(Beginning of TASK INPUT)
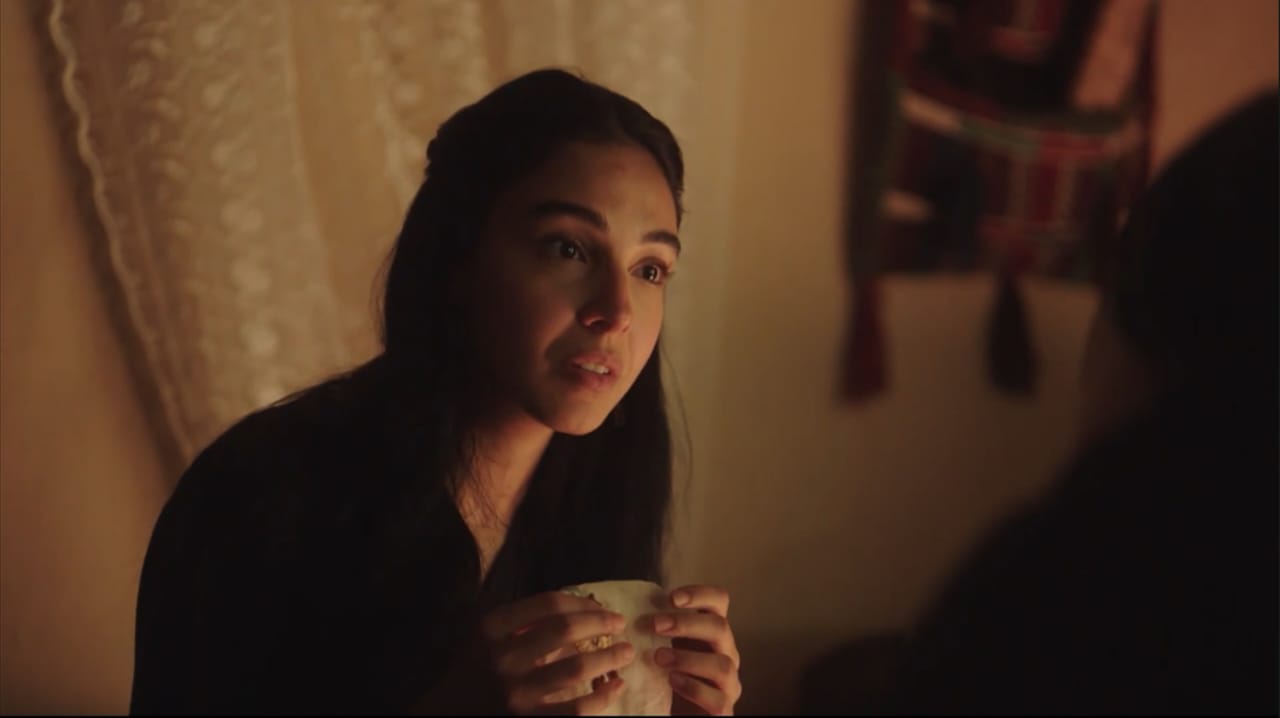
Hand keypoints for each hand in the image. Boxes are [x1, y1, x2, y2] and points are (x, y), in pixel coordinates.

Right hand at [415, 591, 635, 714]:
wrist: (447, 715)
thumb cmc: (475, 671)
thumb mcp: (486, 637)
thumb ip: (521, 621)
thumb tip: (579, 607)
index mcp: (491, 628)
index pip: (546, 604)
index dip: (581, 602)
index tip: (601, 604)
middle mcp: (502, 658)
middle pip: (564, 630)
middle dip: (600, 623)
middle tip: (620, 623)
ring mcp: (516, 693)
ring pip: (575, 669)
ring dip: (609, 657)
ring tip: (626, 653)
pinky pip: (576, 709)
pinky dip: (602, 697)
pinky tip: (615, 688)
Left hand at [649, 585, 741, 715]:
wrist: (673, 711)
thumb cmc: (667, 675)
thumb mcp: (663, 646)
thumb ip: (657, 628)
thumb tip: (631, 606)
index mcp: (712, 632)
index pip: (719, 602)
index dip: (700, 594)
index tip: (672, 597)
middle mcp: (726, 653)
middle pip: (720, 628)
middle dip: (687, 623)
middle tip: (655, 625)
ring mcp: (728, 683)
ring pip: (723, 664)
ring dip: (688, 658)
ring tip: (659, 657)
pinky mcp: (723, 710)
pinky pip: (717, 699)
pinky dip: (694, 687)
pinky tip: (672, 681)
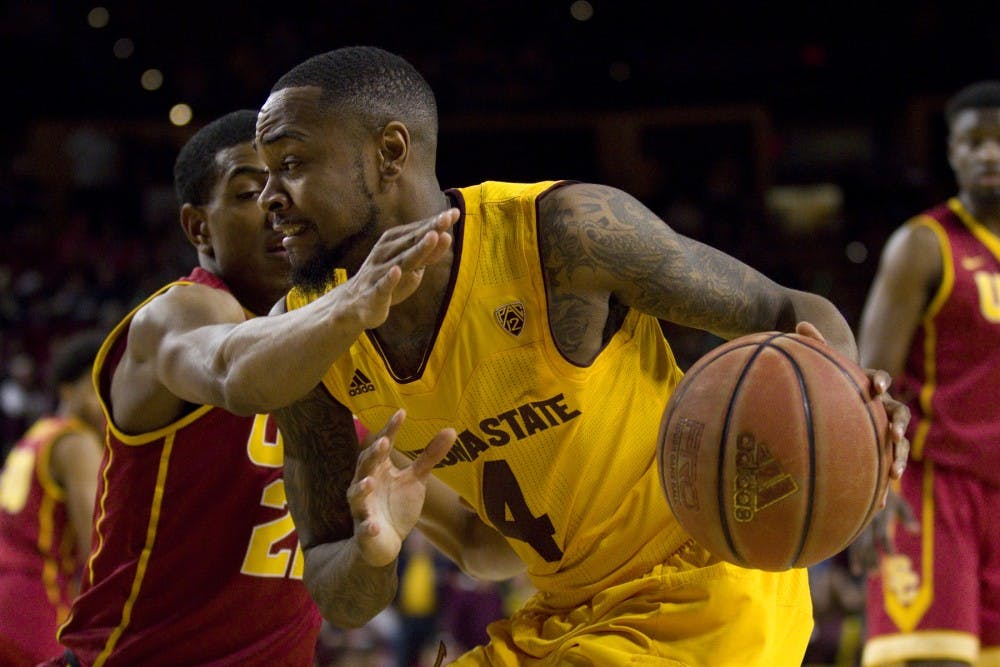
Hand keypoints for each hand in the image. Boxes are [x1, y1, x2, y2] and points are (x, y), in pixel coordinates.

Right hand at [343, 209, 458, 329]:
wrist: (354, 305)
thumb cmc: (388, 279)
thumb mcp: (411, 266)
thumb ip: (429, 254)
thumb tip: (447, 236)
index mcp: (393, 243)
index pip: (418, 231)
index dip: (436, 223)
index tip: (455, 213)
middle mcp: (385, 253)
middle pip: (412, 241)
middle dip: (430, 229)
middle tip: (447, 217)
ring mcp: (378, 272)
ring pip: (401, 260)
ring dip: (417, 249)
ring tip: (432, 236)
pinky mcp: (373, 293)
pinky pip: (382, 286)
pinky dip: (389, 279)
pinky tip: (396, 271)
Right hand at [347, 409, 455, 566]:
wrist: (384, 542)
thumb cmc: (396, 504)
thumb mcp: (415, 479)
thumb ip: (429, 456)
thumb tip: (451, 430)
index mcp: (379, 469)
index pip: (383, 445)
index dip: (391, 429)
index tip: (401, 413)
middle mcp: (366, 485)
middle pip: (366, 466)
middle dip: (373, 455)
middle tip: (384, 442)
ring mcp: (363, 509)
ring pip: (356, 496)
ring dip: (361, 488)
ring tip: (370, 481)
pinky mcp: (365, 532)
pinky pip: (364, 529)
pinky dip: (367, 527)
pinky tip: (373, 525)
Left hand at [795, 321, 910, 480]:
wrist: (839, 408)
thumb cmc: (829, 383)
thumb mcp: (822, 365)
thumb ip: (815, 346)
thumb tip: (800, 323)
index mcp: (869, 388)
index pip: (880, 380)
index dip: (879, 382)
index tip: (873, 387)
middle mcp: (881, 410)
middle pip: (897, 415)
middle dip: (898, 425)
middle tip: (894, 433)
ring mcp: (882, 435)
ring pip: (898, 446)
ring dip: (898, 458)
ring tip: (893, 473)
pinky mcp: (877, 456)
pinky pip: (882, 472)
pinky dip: (881, 488)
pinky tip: (875, 505)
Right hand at [848, 486, 918, 575]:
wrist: (865, 480)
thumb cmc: (887, 493)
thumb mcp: (899, 502)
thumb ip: (907, 517)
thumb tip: (915, 532)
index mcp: (878, 515)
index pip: (882, 533)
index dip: (887, 544)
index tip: (891, 556)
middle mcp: (866, 521)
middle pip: (868, 542)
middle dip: (871, 557)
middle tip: (876, 573)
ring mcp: (857, 524)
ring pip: (858, 544)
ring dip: (862, 559)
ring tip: (867, 574)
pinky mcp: (851, 526)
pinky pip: (851, 543)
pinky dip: (854, 556)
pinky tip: (856, 569)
(End of TASK INPUT)
* ABOUT THIS TASK
The answer is the entries above, given again exactly, with no pictures among them.

* SOLUTION TO THE EXERCISE
Hand keypoints for each hand in the image. Boxes are [x1, y1, x2, y2] and points are (x, y), in pixel coordinates.

Right hand at [415, 591, 635, 714]:
wrist: (447, 715)
thumb cmc: (475, 671)
thumb mcp: (486, 637)
thumb ip: (521, 621)
thumb tip: (579, 607)
index mcp: (491, 628)
index pip: (546, 604)
index dip: (581, 602)
index tip: (601, 604)
middle mcp: (502, 658)
middle pip: (564, 630)
middle dip: (600, 623)
middle tip: (620, 623)
ring mcp: (516, 693)
ring pip: (575, 669)
ring dip: (609, 657)
ring tip: (626, 653)
pinky pip: (576, 709)
pinky dip: (602, 697)
pinky tip: (615, 688)
Left hand at [649, 585, 741, 715]:
wrist: (673, 711)
thumb cmc: (667, 675)
thumb mcp: (663, 646)
thumb ip: (657, 628)
thumb tip: (631, 606)
index mcp: (712, 632)
index pip: (719, 602)
index dip: (700, 594)
index tip: (672, 597)
middle mcp: (726, 653)
middle pip: (720, 628)
middle dip: (687, 623)
middle tip: (655, 625)
ring mcp: (728, 683)
ring pip: (723, 664)
ring dip: (688, 658)
ring tip: (659, 657)
pinky mcp: (723, 710)
pinky pip: (717, 699)
pinky dip: (694, 687)
pinky tip: (672, 681)
Hand keypoints for each hand in the image. Boxes are [x1, y1, x2, y2] and points are (x, y), in pixel coordinates.

Right hand at [343, 209, 458, 329]:
wrist: (354, 305)
thumb cmc: (388, 279)
thumb mcp: (411, 266)
thumb ip: (429, 254)
thumb tip: (447, 236)
index mcp: (393, 243)
index pip: (418, 231)
index dip: (436, 223)
index tip: (455, 213)
middle mcp: (385, 253)
middle pip: (412, 241)
middle dip: (430, 229)
middle tip: (447, 217)
ring mcp: (378, 272)
ring pip: (401, 260)
ring dip: (417, 249)
ring tip: (432, 236)
pinky mcp: (373, 293)
pinky pip: (382, 286)
pinky dip: (389, 279)
pinky tip: (396, 271)
Right hand at [347, 409, 455, 566]:
wrist: (384, 542)
thumb cmc: (396, 504)
thumb mcp: (415, 479)
thumb ip: (429, 456)
thumb tip: (451, 430)
index mcp: (379, 469)
index pip: (383, 445)
index dip: (391, 429)
index tip: (401, 413)
middle mcp: (366, 485)
middle pip: (366, 466)
middle dip: (373, 455)
middle tip: (384, 442)
ring mcp: (363, 509)
ring pip: (356, 496)
ring dip: (361, 488)
ring tip: (370, 481)
pinky mcp: (365, 532)
pinky pip: (364, 529)
pinky dip: (367, 527)
pinky tip: (373, 525)
Left hand at [795, 321, 910, 480]:
wrist: (839, 408)
thumb cmc: (829, 383)
thumb mcp: (822, 365)
thumb ip: (815, 346)
thumb tip: (800, 323)
index mcp: (869, 388)
index pip: (880, 380)
index dip: (879, 382)
index tip: (873, 387)
middle mcp: (881, 410)
middle pip: (897, 415)
middle dip: (898, 425)
middle tip: (894, 433)
ring mcp: (882, 435)
ring pip: (898, 446)
ring dip: (898, 458)
ring tip: (893, 473)
pinky mcp: (877, 456)
pinky pip: (882, 472)
pinky dip: (881, 488)
pinky tip: (875, 505)
Right hand at [848, 486, 918, 575]:
wrist: (865, 480)
thumb cmc: (887, 493)
thumb mcp: (899, 502)
thumb ip: (907, 517)
thumb tip: (915, 532)
index mcp: (878, 515)
index pip: (882, 533)
index dip: (887, 544)
index tip: (891, 556)
middle mcp: (866, 521)
middle pip: (868, 542)
middle dip: (871, 557)
middle tip: (876, 573)
ring mcp: (857, 524)
ring pip: (858, 544)
ring dip: (862, 559)
ring tip: (867, 574)
pinky mcp: (851, 526)
pinky pip: (851, 543)
pinky dip: (854, 556)
pinky tip: (856, 569)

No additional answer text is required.